Лене, конечно, уже хватило, и даже с лишком хватило, поэтому она с благодарностью восприняла остановку чарующего действа и плавно растеклась по пурпурному покрывалу в полном расслабленном изнеможении. Её тело покрылось розоватыми пятнами, короткие темно-русые волосы насквозь вымокли от пота, а ноги стали липко-влажными от обильно изливавшейся из чрева смазки. Но даже в этом изнеможенном виде Елена была очаровательна и по-прежнему желанна… А там, где соки ее тела пролились на нежное полотно материи, к её восхищенному удивлению оказались не привычные влажные пятна, а островки скромных цветов всех оттенков радуги — красные гроздья гиацинтов, оранжево-белые звездочки земляники, желтые мини-солнца мать-и-мачехи, голубые капельки незабудок, сине-желтые лопасти анютиных глазок, фиолетовые крылышки фиалок, белые «слезки» ландышей…
Видя утомленное состояние партнерши по утехам, любвеобильный чародей предложил сделать перерыв, чтобы отдохнуть, выпить и поговорить, поскольку, как он прекрасно знал, у девушки родилось и еще больше родится многообразных вопросов, бегущих по следам столь редкостно-волшебных событий. Лена, вдоволь испившая сладострастного счастья, охотно согласилась принять столь необходимую передышку. Заручившись её ожидаемым согласием, Загрей лихо свистнул, и через минуту из окружающего тумана соткался не менее красивый, но несколько более мужественный, едва одетый юноша с подносом в руках, на котором стояли два фужера и почти черная бутылка с голубой этикеткой и желтыми буквами на французском языке. Поставив поднос в ногах у чародея, юноша сначала наградил завидующим мимолетным взором Лену, а потом вопросительно взглянул на хозяина и нехотя вымолвил:
— Я могу идти, господин?
— Спасибо тебе, Ганимед! — поблагодарил Загрей услужливого юношу и небрежным жестом ладони велел ему удалиться. — Это настоящее французское шампанское, — уже обращаясь к Лене, пояснил он. — «Мадам де Варанс» десятилетней выдержки.

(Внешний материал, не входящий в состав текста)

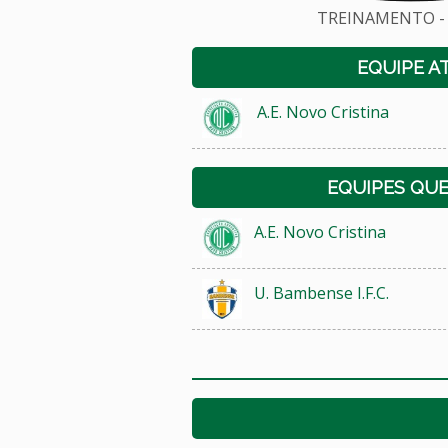
TREINAMENTO - 
EQUIPE A
A.E. Novo Cristina
EQUIPES QU
A.E. Novo Cristina
U. Bambense I.F.C.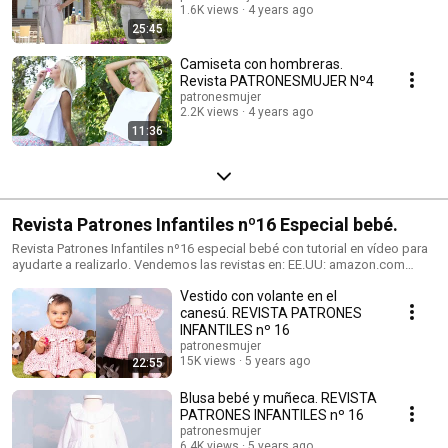
1.6K views
4 years ago
25:45
Camiseta con hombreras.
Revista PATRONESMUJER Nº4
patronesmujer
2.2K views
4 years ago
11:36
Revista Patrones Infantiles nº16 Especial bebé.
Revista Patrones Infantiles nº16 especial bebé con tutorial en vídeo para
ayudarte a realizarlo. Vendemos las revistas en: EE.UU: amazon.com
España: Mercerías, tiendas de telas, amazon.es Alemania: amazon.de
Vestido con volante en el
Reino Unido: amazon.co.uk Italia: amazon.it Francia: amazon.fr Tienda de
venta de patrones: https://patronesmujer.com Facebook:
canesú. REVISTA PATRONES
http://goo.gl/wkkQTl instagram:
INFANTILES nº 16
https://www.instagram.com/patronesmujer/
patronesmujer
15K views
5 years ago
22:55
Blusa bebé y muñeca. REVISTA
PATRONES INFANTILES nº 16
patronesmujer
6.4K views
5 years ago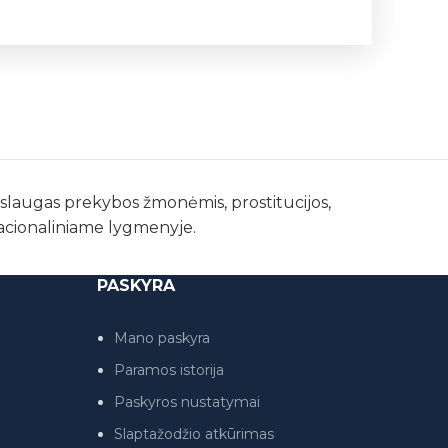
paslaugas prekybos žmonėmis, prostitucijos,
nacionaliniame lygmenyje.
PASKYRA
Mano paskyra
Paramos istorija
Paskyros nustatymai
Slaptažodžio atkūrimas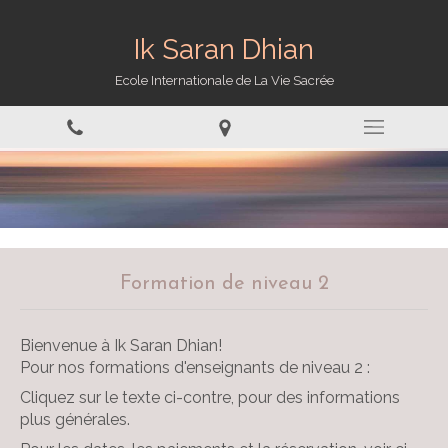
Ik Saran Dhian
Ecole Internationale de La Vie Sacrée
Formation de niveau 2
Bienvenue à Ik Saran Dhian!
Pour nos formations d'enseignants de niveau 2 :
Cliquez sur le texte ci-contre, pour des informations
plus générales.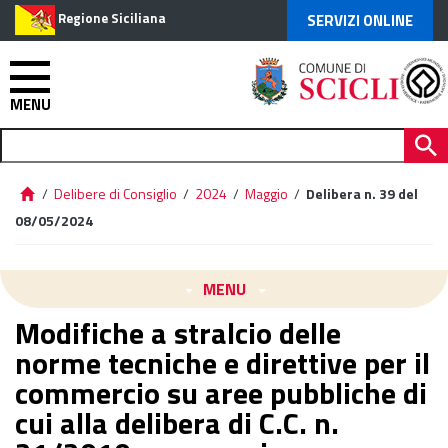
Regione Siciliana
SERVIZI ONLINE
MENU
/
Delibere di Consiglio
/
2024
/
Maggio
/
Delibera n. 39 del
08/05/2024
MENU
Modifiche a stralcio delle
norme tecniche e direttive per il
commercio su aree pubbliche di
cui alla delibera di C.C. n.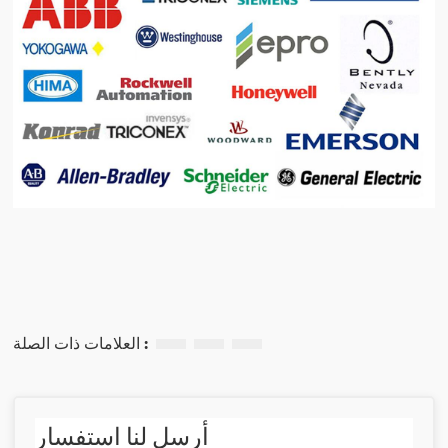
العلامات ذات الصلة :
أرسل لنا استفسار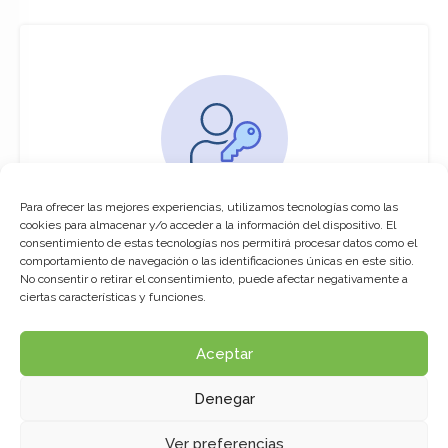
Para ofrecer las mejores experiencias, utilizamos tecnologías como las
You must be logged in to access this
cookies para almacenar y/o acceder a la información del dispositivo. El
course
consentimiento de estas tecnologías nos permitirá procesar datos como el
comportamiento de navegación o las identificaciones únicas en este sitio.
This course is only available for registered
No consentir o retirar el consentimiento, puede afectar negativamente a
users.
ciertas características y funciones.
Aceptar
Click here to login
Denegar
Ver preferencias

Уверен, такое ты еще не пробовала…
— Мадам де Варанс? Впервые слышу и… вижу тоже впервые, — откликнулась Кострова, начинавшая уже постепенно приходить в себя после беспрецедентного секс-марафона.
— Уверен, тебе понравится. Что-то я к нему пристрастился в последние годы, а вот старое вино меня разочаровало — часто отдает горечью, пусть и едва различимой, но все же не очень вдохновляющей.